Pour moi, le français restera longtemps la langue du dehors, de l’école, de la littérature, délices... Dans la langue du dedans, le catalan se retire peu à peu, comme une mer, mais jamais complètement, marée laissant des coquillages et des verres polis, les berceuses bien sûr, et des mots que l’on gardera parce qu’ils SONT la chose qu’ils désignent, bien mieux qu’en français qui n’en donnera jamais que la traduction savante: la truita, la samarreta, être maréjée14 résistent toujours. La langue de la réserve -les indiens encore- réserve de nourriture aussi pour l’entre-soi, notre délectable français/catalan de cuisine.

Autrefois: «Ma langue maternelle n’est pas celle de ma mère. Elle m’en est d’autant plus chère. Elle n’est qu’à moi».

Aujourd’hui: «je sais que ma langue est une conquête -celle de mes parents d’abord- et qu’elle est une patrie. Je le sais doublement: comme ‘théâtreuse’ et fille d’étrangers».
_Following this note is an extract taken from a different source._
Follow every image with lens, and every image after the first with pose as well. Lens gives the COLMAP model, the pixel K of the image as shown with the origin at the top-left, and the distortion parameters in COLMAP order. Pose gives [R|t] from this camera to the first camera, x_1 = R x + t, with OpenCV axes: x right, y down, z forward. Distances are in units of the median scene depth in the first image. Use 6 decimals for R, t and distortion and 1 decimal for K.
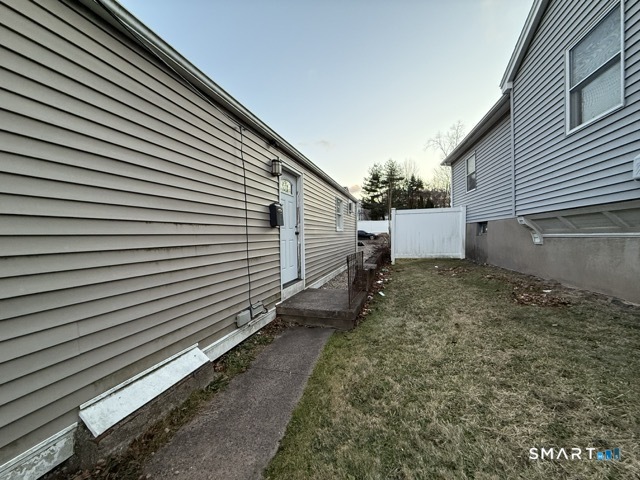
lens RADIAL K [[254.4, 0, 317.2], [0, 254.4, 240.1], [0, 0, 1]] dist [-0.000657, -0.000136]
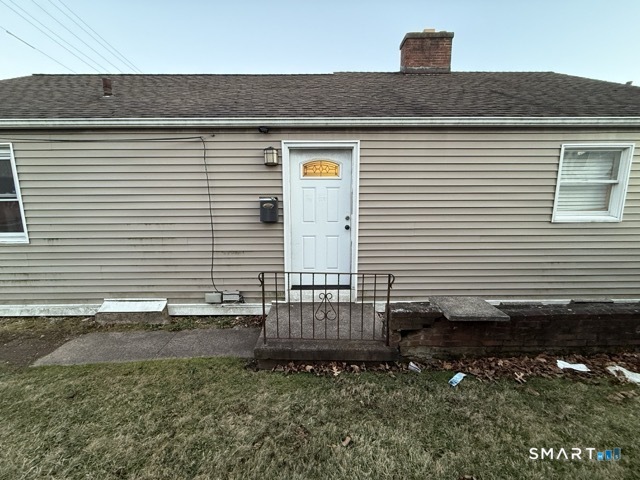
lens RADIAL K [[254.4, 0, 317.2], [0, 254.4, 240.1], [0, 0, 1]] dist [-0.000657, -0.000136]
pose [[0.312851, 0.146928, -0.938369, 0.820902], [-0.018219, 0.988709, 0.148736, -0.136179], [0.949627, -0.029436, 0.311996, 0.916625]]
Je suis venue au théâtre par un goût de la langue sans doute aiguisé à la double appartenance, mais aussi par une fidélité plus secrète aux causes de l’exil républicain né avec la démocratie grecque, le théâtre est l’art de la Cité, de la communauté et du débat.

Il dit: «L’homme est vivant ici et maintenant et cela ne va pas de soi. Les exilés -qui pourraient être ailleurs et morts- en témoignent. Leurs enfants parfois le jouent».